Habíamos dicho de ir al Kulturkaufhaus a comprar libros para el verano, pero de camino nos detuvimos en una tienda de artículos de deporte a comprar chubasqueros, y ya no pasamos de ahí.
La reacción alérgica que me provocan estos chubasqueros funcionales alemanes está tan fuera de proporción y de medida que merece análisis. Es el mismo rechazo fisiológico, la misma tirria primitiva que me provoca todo lo contrario a la razón cartesiana. (Bueno, depende: unas veces, lo que desafía la razón cartesiana hace que nos chisporroteen las neuronas, y otras insulta nuestra inteligencia; me refiero a este segundo caso).
Yo creo que, por lo menos en la indumentaria, no todo debe sacrificarse a la utilidad; pero en estos chubasqueros alemanes hay algo más siniestro que un pragmatismo incondicional: han refinado tanto su funcionalidad que han acabado adaptándose a condiciones a las que es improbable que nadie deba enfrentarse (a menos que vaya a buscarlas voluntariamente). En Alemania, un buen chubasquero tiene que ser impermeable, transpirable, ligero, cortavientos, isotérmico y plegable. Todas estas condiciones yo las entendería si uno no fuera a vestir ninguna otra cosa nunca más; unos amigos nuestros, por ejemplo, se fueron a Japón en bicicleta y se compraron unos calzoncillos especiales que no hacía falta lavar nunca. Eso es algo que encuentro perfectamente lógico. Pero si uno posee más de una prenda de ropa, tanta precaución resulta desmedida.
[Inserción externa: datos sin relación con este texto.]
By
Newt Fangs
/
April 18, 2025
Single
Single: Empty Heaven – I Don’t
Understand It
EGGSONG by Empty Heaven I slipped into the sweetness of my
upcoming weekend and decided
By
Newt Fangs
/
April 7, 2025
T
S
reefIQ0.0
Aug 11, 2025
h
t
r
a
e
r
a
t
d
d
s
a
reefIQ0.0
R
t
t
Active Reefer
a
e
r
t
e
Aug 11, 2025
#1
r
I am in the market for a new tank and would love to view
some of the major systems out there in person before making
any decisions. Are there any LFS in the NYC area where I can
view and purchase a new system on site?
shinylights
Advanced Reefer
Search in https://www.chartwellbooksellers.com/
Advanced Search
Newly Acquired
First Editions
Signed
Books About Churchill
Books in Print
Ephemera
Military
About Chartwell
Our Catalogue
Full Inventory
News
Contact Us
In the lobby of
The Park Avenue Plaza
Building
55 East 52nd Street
Estos chubasqueros inteligentes alemanes me recuerdan a un bolígrafo que tiene mi tío y que ha sido diseñado por la NASA para escribir en un entorno de gravedad cero.
—La tinta está metida a presión en el cartucho y se libera al ejercer presión sobre el portabala, de manera que podrías escribir sobre el techo de la carlinga en ausencia de atmósfera.
—Le recuerdo que está usted en Pastrana.
—También es verdad.
Estos chubasqueros termoactivos alemanes, de colores estrepitosos y tacto electrostático, son el uniforme perfecto para esos cuñados sabelotodo y para esos conocidos chinchones que te explican cómo desgravar los donativos de la declaración de la renta.
—Si yo lo único que quería era ayudar a los niños refugiados...
—Pues hijo, eres imbécil.
A los miembros de esta casta repelente les sentarían como un guante estos chubasqueros llenos de cremalleras, con elásticos estancos y bolsillos forrados de microfibra hidrófuga, diseñados para limpiarte las gafas con ellos cuando atravieses un huracán en parapente. Sus colores fosforito previenen seguramente contra la radiación de kriptonita, repelen los mosquitos tigre y te despiertan si te amodorras al volante.
Yo empezaría la discusión muchos escalones más abajo, preguntando, por ejemplo, qué necesidad tiene nadie de ponerse un chubasquero. Yo la última vez que me puse un chubasquero estaba en 3º de EGB y, pese a ello, he tenido un sobrevivir incómodo pero aceptable. Si hoy me pusiera un impermeable lo haría por puro esteticismo, no por una necesidad práctica en la que no creo, y sería sin duda uno de los que fabrica la marca sueca Stutterheim, que parecen hechos para ir a tomar té con la familia Mummin.
—Jolín, no te gusta nada —dice Kathleen—. Eres un plasta.
—No es verdad. Me gusta mucho el abrigo que me compré en Madison.
—¡Pero ese es un abrigo de invierno!
Y es que nadie puede salir tranquilo a trotar por el mundo sin haberse procurado antes un abrigo de verano, un monoquini de vestir, un frac de andar por casa, una visera nocturna, un coqueto chaleco de albornoz, delantal interior, batín de ducha, chanclas de montaña, botas de agua submarinas, un tutú de ciclismo, un mono de boda, un salto de cama de despacho y unas gafas de esquí de leer. Nunca se sabe lo que puede pasar, ni el tiempo que va a hacer fuera.
Salimos de la tienda cuando están cerrando, y al final compro un impermeable azul pitufo por mero compromiso, y porque está rebajadísimo: no podíamos irnos de rositas después de haber mareado a la dependienta durante horas.
—¿Y este? ¿Qué le parece?
—Completamente ridículo, pero es igual, me lo llevo.
Termino tan deprimido que ya no vamos a comprar libros ni nada. Antes de volver a casa nos sentamos en un restaurante mexicano para cenar algo rápido, porque no hemos tenido tiempo ni de hacer la compra. Y es ahí donde encuentro la horma del zapato de esos chubasqueros incombustibles, espermicidas, hipoalergénicos y homeostáticos alemanes: pueden salvarle a uno la vida en mil situaciones hipotéticas diferentes, pero a la hora de la verdad uno no puede comérselos.